Pilatus war ein untersetzter Mann. Sein Gesicht war gezeichnet von seiner Genußsucht, seine Augen waren hart und undurchsichtig. Er sah herablassend auf den Juden herunter.
»Wir zahlen nichts für Informationen, die bewiesenermaßen
falsch sind«, sagte er.
»Ich will kein Geld, Herr«, sagte Judas mit gespielt demütiger Miene. »Ich bin ein treuer Untertan des Kaisers.« »Wer ist dieser Rebell?«
»Jesus von Nazareth, Herr. Er ist heute in die Stadt gekommen.«
»Ich weiß. Ich habe ihn gesehen. Aber, wie ich höre, predigt
er den Frieden und sagt, daß man sich dem Gesetz beugen
muß.«
»Nur, um zu täuschen, Herr.«
Pilatus runzelte die Stirn. Das war natürlich möglich und
paßte genau zu dem Bild, das er sich im Laufe der Zeit von
diesem Menschen gemacht hatte.
»Hast du Beweise?«
»Ich bin einer seiner Jünger. Ich bin bereit, seine Schuld zu bezeugen.«
Pilatus leckte sich über die dicken Lippen. Er konnte es sich im Moment nicht leisten, die Pharisäer zu beleidigen. Vor allem Kaiphas würde als erster schreien, wenn er den Mann verhaftete.
»Er behauptet, der wahre König der Juden zu sein, vom Stamme Davids«, sagte Judas, womit er wiederholte, was sein Herr ihm aufgetragen hatte.
»So?« Pilatus sah nachdenklich aus dem Fenster.
»Und, was die Pharisäer angeht, Herr …«
»Nun?«
»Die Pharisäer mißtrauen ihm, Herr. Sie wollen seinen Tod. Er spricht gegen sie.«
Pilatus nickte. Mit undurchdringlichem Blick wog er die Information ab.
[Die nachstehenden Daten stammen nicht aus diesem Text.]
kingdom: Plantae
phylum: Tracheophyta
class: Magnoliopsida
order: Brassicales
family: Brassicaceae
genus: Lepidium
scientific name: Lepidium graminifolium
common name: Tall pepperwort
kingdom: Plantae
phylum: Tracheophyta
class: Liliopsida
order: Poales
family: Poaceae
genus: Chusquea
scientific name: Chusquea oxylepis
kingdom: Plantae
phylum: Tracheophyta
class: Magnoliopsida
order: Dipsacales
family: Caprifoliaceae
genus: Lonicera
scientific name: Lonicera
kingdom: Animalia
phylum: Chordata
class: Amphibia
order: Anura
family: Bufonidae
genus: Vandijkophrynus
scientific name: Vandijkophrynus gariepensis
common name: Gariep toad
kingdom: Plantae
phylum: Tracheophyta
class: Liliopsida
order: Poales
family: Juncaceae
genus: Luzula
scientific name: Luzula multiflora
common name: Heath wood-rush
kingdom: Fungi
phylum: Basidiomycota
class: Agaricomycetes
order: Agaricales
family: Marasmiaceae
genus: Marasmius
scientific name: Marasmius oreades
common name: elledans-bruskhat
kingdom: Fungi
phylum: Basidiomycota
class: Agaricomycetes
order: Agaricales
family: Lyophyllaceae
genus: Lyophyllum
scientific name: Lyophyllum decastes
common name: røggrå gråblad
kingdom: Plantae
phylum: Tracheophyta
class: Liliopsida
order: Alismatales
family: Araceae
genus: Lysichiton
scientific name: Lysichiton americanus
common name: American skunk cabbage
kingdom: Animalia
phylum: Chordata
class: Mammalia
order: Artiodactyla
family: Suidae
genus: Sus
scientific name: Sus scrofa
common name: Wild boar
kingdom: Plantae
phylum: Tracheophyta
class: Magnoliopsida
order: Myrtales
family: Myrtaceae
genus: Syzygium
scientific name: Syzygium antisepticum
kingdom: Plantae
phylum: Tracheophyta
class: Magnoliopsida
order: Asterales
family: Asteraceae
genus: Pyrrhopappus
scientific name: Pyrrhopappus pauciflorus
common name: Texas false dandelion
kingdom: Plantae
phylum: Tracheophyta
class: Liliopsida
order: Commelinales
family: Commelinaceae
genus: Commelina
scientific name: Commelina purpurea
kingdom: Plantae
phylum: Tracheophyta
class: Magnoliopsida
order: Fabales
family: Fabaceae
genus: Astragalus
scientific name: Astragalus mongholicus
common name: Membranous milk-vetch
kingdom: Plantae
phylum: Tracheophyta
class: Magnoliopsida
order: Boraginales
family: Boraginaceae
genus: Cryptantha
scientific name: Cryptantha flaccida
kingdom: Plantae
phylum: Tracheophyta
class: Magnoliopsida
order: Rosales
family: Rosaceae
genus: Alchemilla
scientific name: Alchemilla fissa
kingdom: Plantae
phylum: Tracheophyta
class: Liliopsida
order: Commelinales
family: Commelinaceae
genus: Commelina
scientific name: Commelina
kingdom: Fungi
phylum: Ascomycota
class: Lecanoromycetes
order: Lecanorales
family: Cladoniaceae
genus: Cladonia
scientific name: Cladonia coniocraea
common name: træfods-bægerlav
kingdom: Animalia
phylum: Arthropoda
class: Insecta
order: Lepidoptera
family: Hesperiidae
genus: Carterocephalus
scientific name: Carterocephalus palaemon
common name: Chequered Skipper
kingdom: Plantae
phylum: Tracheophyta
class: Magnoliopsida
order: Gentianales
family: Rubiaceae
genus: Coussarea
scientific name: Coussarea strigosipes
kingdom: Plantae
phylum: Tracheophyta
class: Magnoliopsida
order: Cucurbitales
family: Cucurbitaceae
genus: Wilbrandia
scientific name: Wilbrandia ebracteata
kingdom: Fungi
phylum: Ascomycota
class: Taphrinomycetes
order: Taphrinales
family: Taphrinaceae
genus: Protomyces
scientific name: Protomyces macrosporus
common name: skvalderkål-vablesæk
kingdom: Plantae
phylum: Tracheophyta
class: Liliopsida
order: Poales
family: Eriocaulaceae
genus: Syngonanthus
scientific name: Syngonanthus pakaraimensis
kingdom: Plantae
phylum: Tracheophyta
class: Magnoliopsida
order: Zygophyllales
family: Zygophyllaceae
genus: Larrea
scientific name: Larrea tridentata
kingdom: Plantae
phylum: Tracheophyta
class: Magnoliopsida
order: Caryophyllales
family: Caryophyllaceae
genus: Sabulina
Es war durchaus möglich, daß die Pharisäer den Besessenen haßten, aber sie würden keine Sekunde zögern, aus seiner Verhaftung Kapital zu schlagen. Politisch natürlich.
»Die Pharisäer wollen, daß er gefangengenommen wird«,
fuhr Judas fort. »Das Volk läuft zusammen, um den Propheten
predigen zu hören, und heute haben viele in seinem Namen im
Tempel Unruhe gestiftet.«
»Stimmt das?«
»Ja, Herr, es stimmt.«
Es stimmte tatsächlich. Eine Handvoll Männer hatte die Geldwechsler angegriffen, ihre Tische umgestoßen und sie auszurauben versucht. Nach ihrer Verhaftung hatten sie behauptet, lediglich den Willen es Nazareners befolgt zu haben. »Ich kann ihn nicht gefangennehmen«, sagte Pilatus nachdenklich.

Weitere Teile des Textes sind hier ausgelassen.